Legia w tym sezonie ligowym wygrała tylko jedno spotkanie, dzięki rozpaczliwemu strzałowi Gwilii w ostatniej minucie starcia z Koroną Kielce (2:1). Nawet to zwycięstwo nie zmienia jednak faktu, że wicemistrz Polski gra w tym sezonie dramatycznie słabo i – co najgorsze – nie widać nadziei na szybką poprawę. A wypowiedzi trenera Vukovicia wołają o pomstę do nieba.

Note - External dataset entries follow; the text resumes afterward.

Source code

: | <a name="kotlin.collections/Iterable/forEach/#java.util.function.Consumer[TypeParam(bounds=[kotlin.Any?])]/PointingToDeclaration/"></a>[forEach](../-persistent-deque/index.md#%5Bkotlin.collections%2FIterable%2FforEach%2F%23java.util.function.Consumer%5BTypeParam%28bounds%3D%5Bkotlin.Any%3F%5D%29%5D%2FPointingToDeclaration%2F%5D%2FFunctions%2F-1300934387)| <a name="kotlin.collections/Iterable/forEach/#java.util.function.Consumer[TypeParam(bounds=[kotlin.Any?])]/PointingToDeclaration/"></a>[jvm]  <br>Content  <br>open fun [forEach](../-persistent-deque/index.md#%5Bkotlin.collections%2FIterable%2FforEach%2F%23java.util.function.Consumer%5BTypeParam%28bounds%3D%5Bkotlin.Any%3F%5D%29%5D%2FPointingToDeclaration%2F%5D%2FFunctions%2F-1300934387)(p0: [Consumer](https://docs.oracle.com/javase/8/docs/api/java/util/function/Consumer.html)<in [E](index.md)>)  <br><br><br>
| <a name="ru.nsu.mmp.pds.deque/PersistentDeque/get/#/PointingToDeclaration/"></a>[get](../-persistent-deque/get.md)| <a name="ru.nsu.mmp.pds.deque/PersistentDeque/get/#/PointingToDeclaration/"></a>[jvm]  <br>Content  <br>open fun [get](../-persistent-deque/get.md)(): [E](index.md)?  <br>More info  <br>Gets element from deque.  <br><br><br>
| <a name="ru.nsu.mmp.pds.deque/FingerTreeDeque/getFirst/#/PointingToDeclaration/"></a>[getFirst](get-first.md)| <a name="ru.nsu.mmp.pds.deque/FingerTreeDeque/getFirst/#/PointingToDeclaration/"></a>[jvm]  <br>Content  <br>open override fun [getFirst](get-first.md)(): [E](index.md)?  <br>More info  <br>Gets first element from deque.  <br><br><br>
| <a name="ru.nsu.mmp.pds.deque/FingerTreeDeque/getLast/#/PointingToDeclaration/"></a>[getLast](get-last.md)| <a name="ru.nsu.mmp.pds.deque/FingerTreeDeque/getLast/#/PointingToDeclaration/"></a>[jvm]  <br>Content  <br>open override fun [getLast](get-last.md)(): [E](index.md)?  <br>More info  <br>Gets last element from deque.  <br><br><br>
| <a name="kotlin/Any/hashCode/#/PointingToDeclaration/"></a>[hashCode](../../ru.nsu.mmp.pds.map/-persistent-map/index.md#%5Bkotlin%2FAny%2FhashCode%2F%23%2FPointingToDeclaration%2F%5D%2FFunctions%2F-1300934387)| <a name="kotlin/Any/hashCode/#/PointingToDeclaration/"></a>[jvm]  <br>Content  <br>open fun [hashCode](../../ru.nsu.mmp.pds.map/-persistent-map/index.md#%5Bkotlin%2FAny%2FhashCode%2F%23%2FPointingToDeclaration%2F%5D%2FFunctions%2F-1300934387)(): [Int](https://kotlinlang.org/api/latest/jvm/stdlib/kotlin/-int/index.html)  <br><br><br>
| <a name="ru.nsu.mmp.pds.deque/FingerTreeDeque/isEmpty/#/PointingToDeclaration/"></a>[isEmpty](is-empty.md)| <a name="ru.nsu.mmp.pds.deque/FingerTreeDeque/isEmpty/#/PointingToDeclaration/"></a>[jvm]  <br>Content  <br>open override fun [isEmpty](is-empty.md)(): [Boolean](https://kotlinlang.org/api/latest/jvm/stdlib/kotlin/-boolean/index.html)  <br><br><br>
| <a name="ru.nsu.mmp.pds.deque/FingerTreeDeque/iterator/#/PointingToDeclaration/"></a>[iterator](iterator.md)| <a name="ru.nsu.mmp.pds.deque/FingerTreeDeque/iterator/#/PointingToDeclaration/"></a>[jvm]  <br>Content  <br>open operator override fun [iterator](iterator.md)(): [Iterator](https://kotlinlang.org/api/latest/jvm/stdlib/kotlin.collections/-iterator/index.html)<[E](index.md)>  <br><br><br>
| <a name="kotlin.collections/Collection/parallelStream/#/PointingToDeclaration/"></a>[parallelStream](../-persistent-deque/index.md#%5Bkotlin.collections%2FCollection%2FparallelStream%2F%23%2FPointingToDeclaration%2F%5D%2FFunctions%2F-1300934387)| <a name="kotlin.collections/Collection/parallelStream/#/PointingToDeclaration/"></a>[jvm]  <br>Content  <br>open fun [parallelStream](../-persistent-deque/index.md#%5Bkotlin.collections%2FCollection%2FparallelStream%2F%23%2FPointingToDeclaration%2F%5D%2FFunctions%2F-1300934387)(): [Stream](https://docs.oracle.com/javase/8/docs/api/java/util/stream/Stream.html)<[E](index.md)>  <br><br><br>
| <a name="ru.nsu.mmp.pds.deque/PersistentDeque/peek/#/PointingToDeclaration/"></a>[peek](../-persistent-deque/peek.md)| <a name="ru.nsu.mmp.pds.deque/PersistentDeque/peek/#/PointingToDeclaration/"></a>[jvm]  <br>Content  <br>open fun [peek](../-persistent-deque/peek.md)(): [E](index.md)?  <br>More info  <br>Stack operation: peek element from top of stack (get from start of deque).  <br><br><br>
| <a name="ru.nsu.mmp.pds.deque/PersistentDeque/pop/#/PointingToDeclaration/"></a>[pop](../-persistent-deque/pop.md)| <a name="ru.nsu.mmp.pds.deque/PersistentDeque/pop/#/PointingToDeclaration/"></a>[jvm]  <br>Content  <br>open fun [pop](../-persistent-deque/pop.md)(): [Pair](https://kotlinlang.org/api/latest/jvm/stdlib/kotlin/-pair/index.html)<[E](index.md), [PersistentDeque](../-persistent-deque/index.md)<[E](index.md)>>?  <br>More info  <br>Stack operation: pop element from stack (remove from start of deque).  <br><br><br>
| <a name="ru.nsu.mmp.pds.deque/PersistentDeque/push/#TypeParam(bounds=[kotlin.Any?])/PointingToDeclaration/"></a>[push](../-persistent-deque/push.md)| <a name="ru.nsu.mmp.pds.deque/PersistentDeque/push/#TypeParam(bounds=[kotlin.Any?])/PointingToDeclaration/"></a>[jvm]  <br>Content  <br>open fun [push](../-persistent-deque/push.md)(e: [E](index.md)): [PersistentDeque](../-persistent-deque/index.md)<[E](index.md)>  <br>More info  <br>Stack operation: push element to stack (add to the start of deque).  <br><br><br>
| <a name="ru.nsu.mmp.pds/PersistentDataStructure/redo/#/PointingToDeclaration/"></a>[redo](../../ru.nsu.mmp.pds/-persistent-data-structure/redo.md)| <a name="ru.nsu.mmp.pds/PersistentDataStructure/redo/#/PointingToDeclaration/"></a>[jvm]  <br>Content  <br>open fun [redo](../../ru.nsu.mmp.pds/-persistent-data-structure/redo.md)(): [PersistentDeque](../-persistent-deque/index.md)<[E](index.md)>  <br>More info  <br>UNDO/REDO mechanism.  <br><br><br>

- Rozumiem gwizdy, ale jeśli ktoś uważa, że dziś Legia zagrała słabo, to obawiam się, że nigdy nie zagra dobrze – zaszokował na konferencji „Vuko”. - Czujemy niedosyt, bo uważam, że byliśmy zespołem zdecydowanie lepszym. Mieliśmy fragmenty bardzo dobrej gry, a przecież graliśmy z drużyną, która wygrała dwa pierwsze spotkania i czuła się pewnie - dodał Serb.
Najgorsze jest to, że wygląda na to, iż Vuković zupełnie nie ma pomysłu na grę zespołu. Poniekąd potwierdzają to pomeczowe słowa piłkarzy.
- Brakuje nam zrozumienia, szybszej gry i lepszej kreacji z przodu. Gdy tego nie ma, ciężko o gole. Gdybyśmy wiedzieli, z czego to wynika, nie byłoby problemu – powiedział dziennikarzom napastnik Jarosław Niezgoda.
Choć władze Legii zarzekają się, że nie ma mowy o zmianie trenera, to wcale nie tak nieprawdopodobna klęska w Lidze Europy (Legia gra z greckim Atromitosem), może to zmienić. Pytanie, czy Vuković będzie w stanie obudzić drużynę, zanim sezon będzie już stracony. Kontrakt Serba obowiązuje jeszcze przez rok.